When the Firearms Act was introduced in 1995, a government-appointed advisory group on the gun registry program, the User Group on Firearms, came into being. It's mandate is to advise on the registration of firearms. It is to provide the government with a non-governmental perspective to ensure the program is effective, efficient and convenient to use for all firearm users.
The group is comprised of 14 people with varying firearm-related expertise. They include a Vancouver police officer, a chief firearms officer from one of the provinces (could also be federal), a representative of the Canadian Police Association, firearms safety instructors, firearms dealers, gun collectors, recreational hunters, outfitters, gun clubs and a wildlife association.
It's chair, Steve Torino, notes that as justice minister, Allan Rock attended every meeting of the User Group, as did the next justice minister, Anne McLellan. On the other hand, since his arrival on the scene in January 2002, Justice Minister Martin Couchon has not attended one meeting of the advisory group, Torino said. In fact, he has failed to meet with the experts on the board, despite requests to do so because of the growing problems with the firearms registry and licensing program.
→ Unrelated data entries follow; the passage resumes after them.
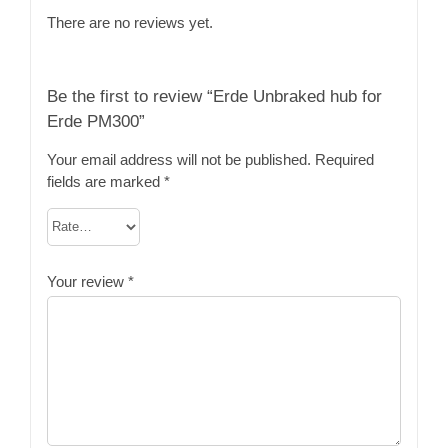
There are no reviews yet.
Be the first to review “Erde Unbraked hub for
Erde PM300”
Your email address will not be published.
Required
fields are marked
*
Your review
*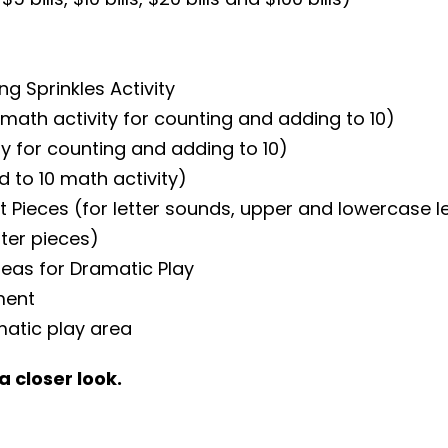
g Sprinkles Activity
math activity for counting and adding to 10)
y for counting and adding to 10)
d to 10 math activity)
ieces (for letter sounds, upper and lowercase lett
ter pieces)
deas for Dramatic Play
ment
matic play area
a closer look.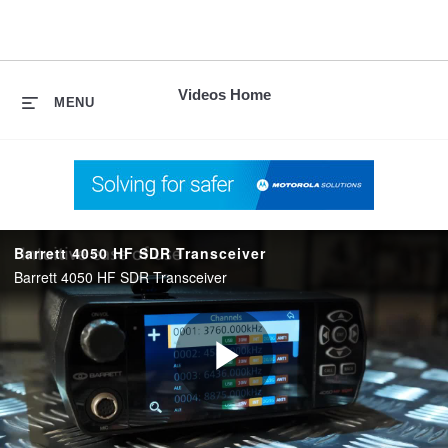
skip
to
content
Videos Home
MENU
Barrett 4050 HF SDR Transceiver
Barrett 4050 HF SDR Transceiver
Play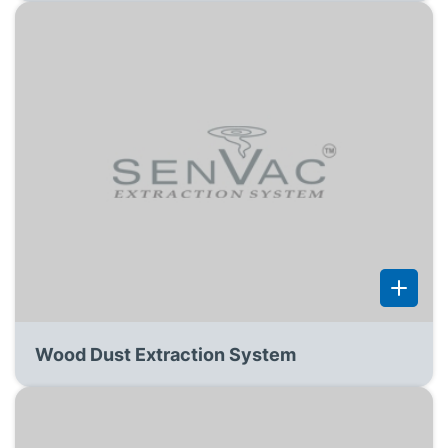
Wood Dust Extraction System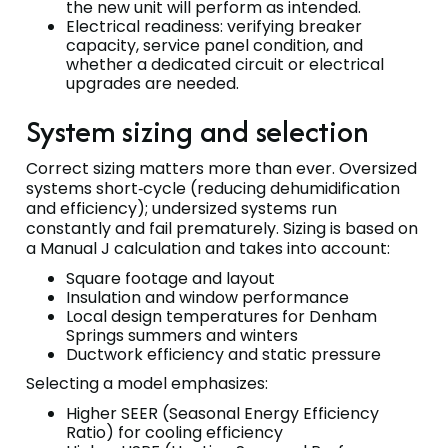
the new unit will perform as intended.
Electrical readiness: verifying breaker
capacity, service panel condition, and
whether a dedicated circuit or electrical
upgrades are needed.
System sizing and selection
Correct sizing matters more than ever. Oversized
systems short‑cycle (reducing dehumidification
and efficiency); undersized systems run
constantly and fail prematurely. Sizing is based on
a Manual J calculation and takes into account:
Square footage and layout
Insulation and window performance
Local design temperatures for Denham
Springs summers and winters
Ductwork efficiency and static pressure
Selecting a model emphasizes:
Higher SEER (Seasonal Energy Efficiency
Ratio) for cooling efficiency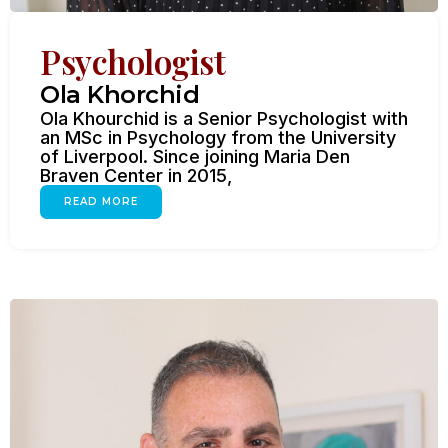
Psychologist
Ola Khorchid
Ola Khourchid is a Senior Psychologist with
an MSc in Psychology from the University
of Liverpool. Since joining Maria Den
Braven Center in 2015,
READ MORE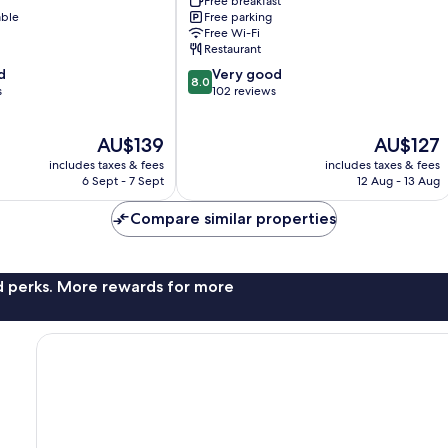
Free breakfast
Simbach
able
Free parking
am
Free Wi-Fi
Inn
Restaurant
8.0
d
Very good
8.0
out
s
102 reviews
of
10,
The
The
AU$139
AU$127
Very
price
price
good,
includes taxes & fees
includes taxes & fees
is
is
102
6 Sept - 7 Sept
12 Aug - 13 Aug
AU$139
AU$127
reviews
Compare similar properties
nd perks. More rewards for more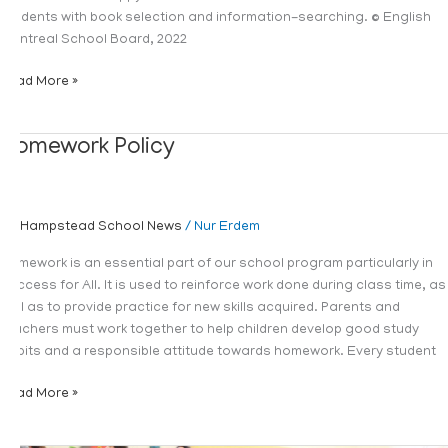
students with book selection and information-searching. © English
Montreal School Board, 2022
Read More »
Homework
Homework Policy
Policy
Hampstead School News
/
Nur Erdem
Homework is an essential part of our school program particularly in
Success for All. It is used to reinforce work done during class time, as
well as to provide practice for new skills acquired. Parents and
teachers must work together to help children develop good study
habits and a responsible attitude towards homework. Every student
Read More »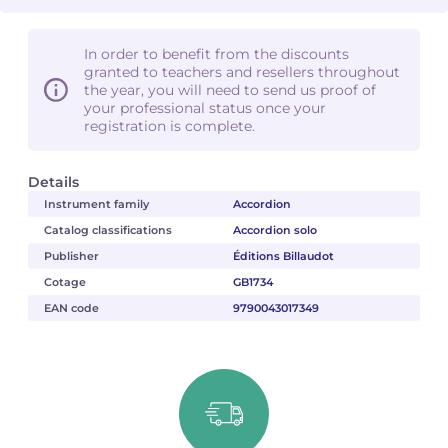
In order to benefit from the discounts
granted to teachers and resellers throughout
the year, you will need to send us proof of
your professional status once your
registration is complete.
Details
Instrument family
Accordion
Catalog classifications
Accordion solo
Publisher
Éditions Billaudot
Cotage
GB1734
EAN code
9790043017349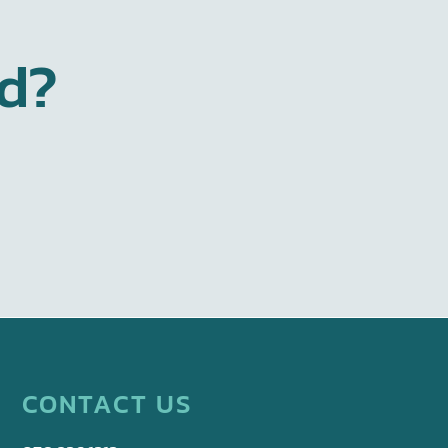
ed?
CONTACT US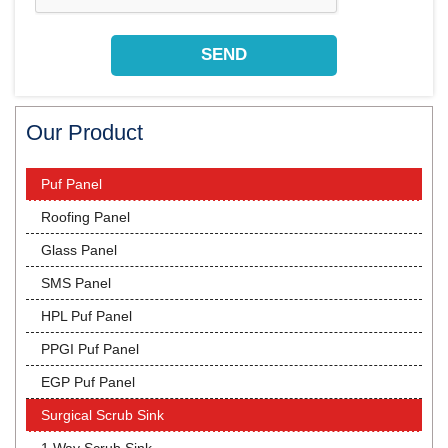
Our Product
Puf Panel
Roofing Panel
Glass Panel
SMS Panel
HPL Puf Panel
PPGI Puf Panel
EGP Puf Panel
Surgical Scrub Sink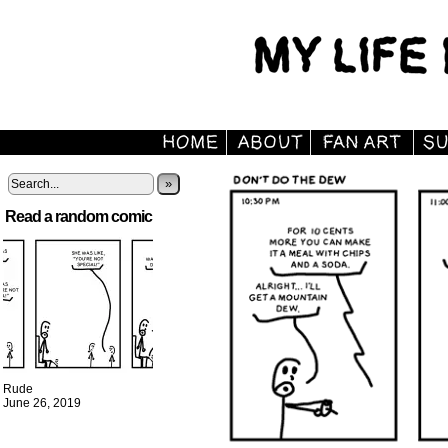
»
Read a random comic
Rude
June 26, 2019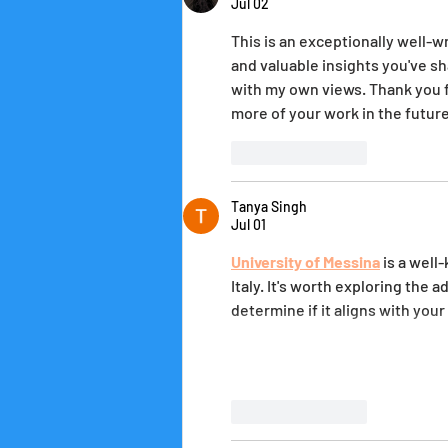
Jul 02
This is an exceptionally well-w
and valuable insights you've sh
with my own views. Thank you fo
more of your work in the future
Like
Reply
Tanya Singh
Jul 01
University of Messina
 is a wel
Italy. It's worth exploring the 
determine if it aligns with you
Like
Reply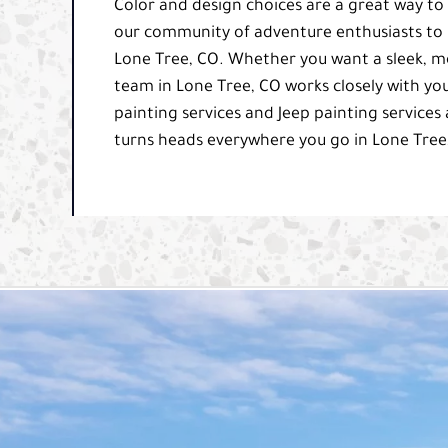
Color and design choices are a great way to
our community of adventure enthusiasts to u
Lone Tree, CO. Whether you want a sleek, m
team in Lone Tree, CO works closely with you
painting services and Jeep painting services 
turns heads everywhere you go in Lone Tree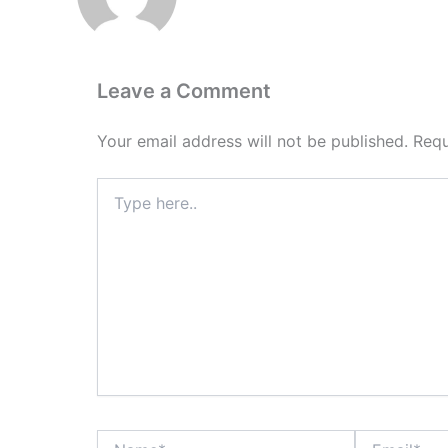
Leave a Comment
Your email address will not be published.
Requ
Type
here..
Name*
Email*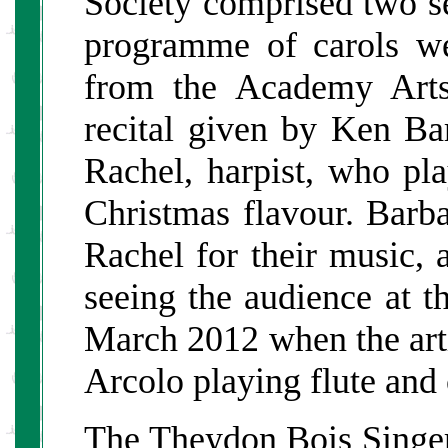
Society comprised two sep
programme of carols we
from the Academy Arts
recital given by Ken Bart
Rachel, harpist, who pl
Christmas flavour. Bar
Rachel for their music, 
seeing the audience at t
March 2012 when the ar
Arcolo playing flute and c
The Theydon Bois Singer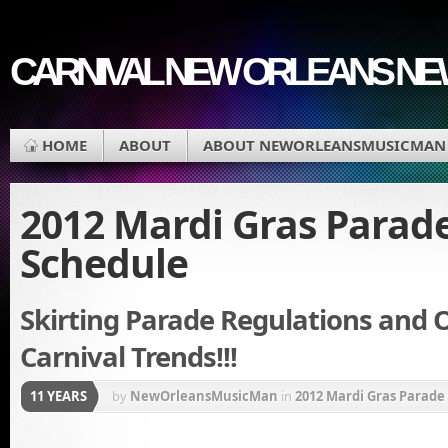
CARNIVAL NEW ORLEANS N
HOME
ABOUT
ABOUT NEWORLEANSMUSICMAN
2012 Mardi Gras Parad
Schedule
Skirting Parade Regulations and 
Carnival Trends!!!
11 YEARS
by
NewOrleansMusicMan
in
2012 Mardi Gras Parade
of Choctaw
,
Mardi Gras
,
St Charles Avenue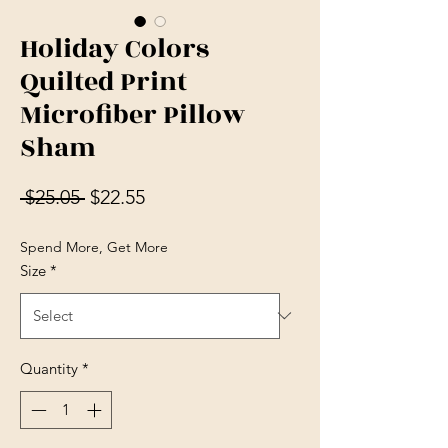
Holiday Colors
Quilted Print
Microfiber Pillow
Sham
Regular Price
Sale Price
 $25.05 
$22.55
Spend More, Get More
Size
*
Quantity
*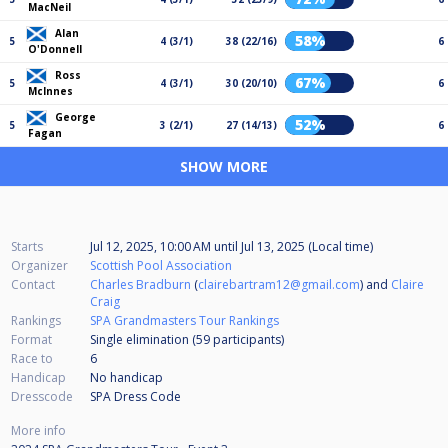
MacNeil
Alan
58%
5
4 (3/1)
38 (22/16)
6
O'Donnell
Ross
67%
5
4 (3/1)
30 (20/10)
6
McInnes
George
52%
5
3 (2/1)
27 (14/13)
6
Fagan
SHOW MORE
Starts
Jul 12, 2025, 10:00 AM
until
Jul 13, 2025 (Local time)
Organizer
Scottish Pool Association
Contact
Charles Bradburn
(
clairebartram12@gmail.com
) and
Claire
Craig
Rankings
SPA Grandmasters Tour Rankings
Format
Single elimination (59
participants
)
Race to
6
Handicap
No handicap
Dresscode
SPA Dress Code
More info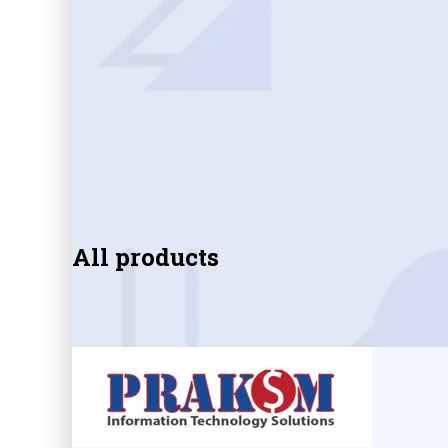
All products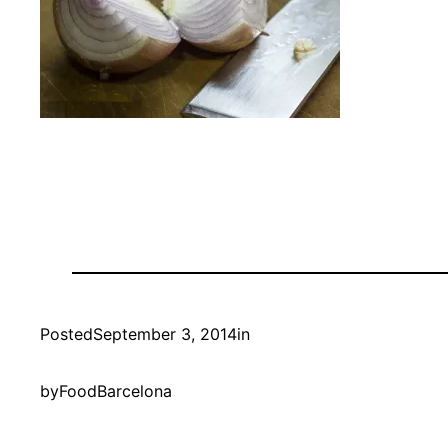
Posted
September 3, 2014
in
by
FoodBarcelona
The User Group made a recommendation to suspend the December 31 deadline for firearm registration following the critical report of Auditor General Sheila Fraser in December. The justice minister ignored this recommendation, however.
Instead of using his own appointed experts, Couchon has spent $152,000 on outside firms in an attempt to control the overspending and management fiasco at the Canadian Firearms Centre. A management trouble-shooting firm, HLB Decision Economics Inc. received a $92,000 contract and KPMG Accounts will earn $60,000 for their services.
To reward themselves for the fine work they are doing, more than 35 senior officials in the Dept. of Justice received bonuses averaging $7,400 in 2000. In 2001, the number receiving similar bonuses rose to 40.